Task goal =
From the first line to the last, copy the material exactly and leave the pictures out.

Record extracts =
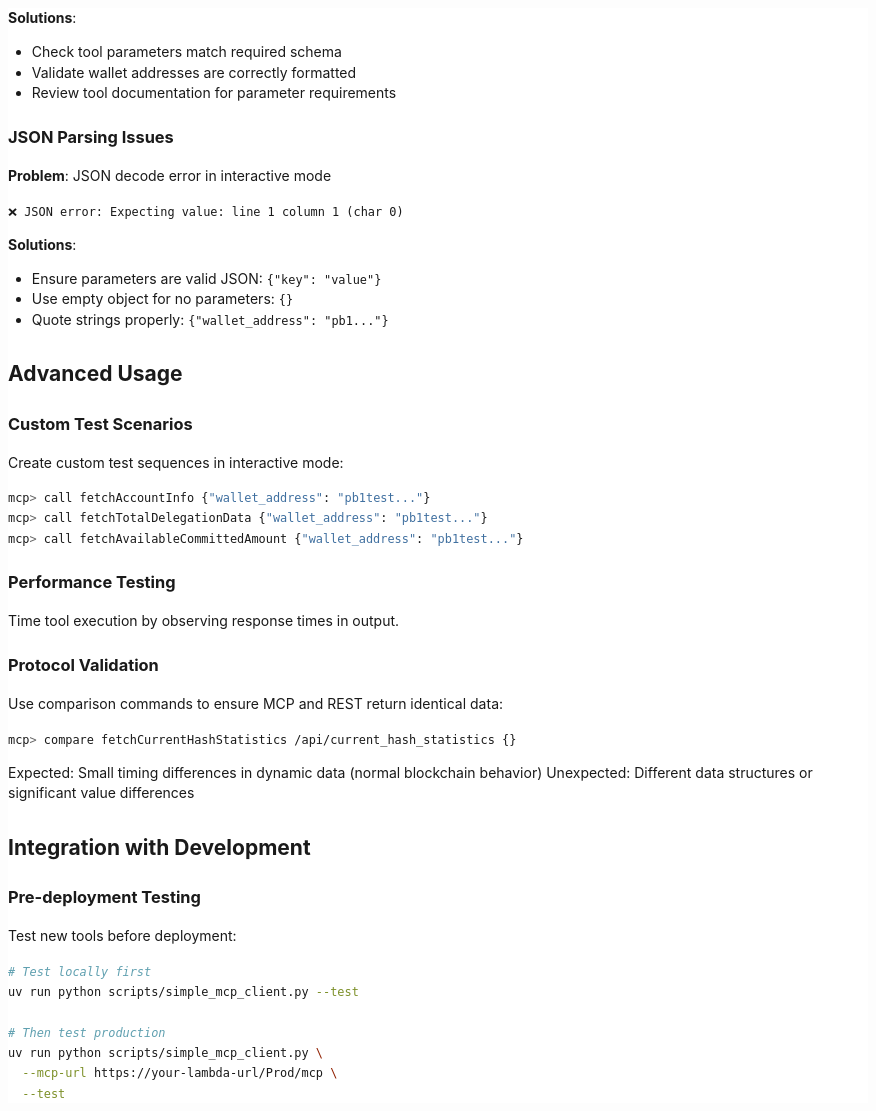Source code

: **Solutions**:
- Check tool parameters match required schema
- Validate wallet addresses are correctly formatted
- Review tool documentation for parameter requirements

### JSON Parsing Issues

**Problem**: JSON decode error in interactive mode
```
❌ JSON error: Expecting value: line 1 column 1 (char 0)
```

**Solutions**:
- Ensure parameters are valid JSON: `{"key": "value"}`
- Use empty object for no parameters: `{}`
- Quote strings properly: `{"wallet_address": "pb1..."}`

## Advanced Usage

### Custom Test Scenarios

Create custom test sequences in interactive mode:

```bash
mcp> call fetchAccountInfo {"wallet_address": "pb1test..."}
mcp> call fetchTotalDelegationData {"wallet_address": "pb1test..."}  
mcp> call fetchAvailableCommittedAmount {"wallet_address": "pb1test..."}
```

### Performance Testing

Time tool execution by observing response times in output.

### Protocol Validation

Use comparison commands to ensure MCP and REST return identical data:

```bash
mcp> compare fetchCurrentHashStatistics /api/current_hash_statistics {}
```

Expected: Small timing differences in dynamic data (normal blockchain behavior)
Unexpected: Different data structures or significant value differences

## Integration with Development

### Pre-deployment Testing

Test new tools before deployment:

```bash
# Test locally first
uv run python scripts/simple_mcp_client.py --test

# Then test production  
uv run python scripts/simple_mcp_client.py \
  --mcp-url https://your-lambda-url/Prod/mcp \
  --test
```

Result of the task =
Source code

: **Solutions**:
- Check tool parameters match required schema
- Validate wallet addresses are correctly formatted
- Review tool documentation for parameter requirements

### JSON Parsing Issues

**Problem**: JSON decode error in interactive mode
```
❌ JSON error: Expecting value: line 1 column 1 (char 0)
```

**Solutions**:
- Ensure parameters are valid JSON: `{"key": "value"}`
- Use empty object for no parameters: `{}`
- Quote strings properly: `{"wallet_address": "pb1..."}`

## Advanced Usage

### Custom Test Scenarios

Create custom test sequences in interactive mode:

```bash
mcp> call fetchAccountInfo {"wallet_address": "pb1test..."}
mcp> call fetchTotalDelegationData {"wallet_address": "pb1test..."}  
mcp> call fetchAvailableCommittedAmount {"wallet_address": "pb1test..."}
```

### Performance Testing

Time tool execution by observing response times in output.

### Protocol Validation

Use comparison commands to ensure MCP and REST return identical data:

```bash
mcp> compare fetchCurrentHashStatistics /api/current_hash_statistics {}
```

Expected: Small timing differences in dynamic data (normal blockchain behavior)
Unexpected: Different data structures or significant value differences

## Integration with Development

### Pre-deployment Testing

Test new tools before deployment:

```bash
# Test locally first
uv run python scripts/simple_mcp_client.py --test

# Then test production  
uv run python scripts/simple_mcp_client.py \
  --mcp-url https://your-lambda-url/Prod/mcp \
  --test
```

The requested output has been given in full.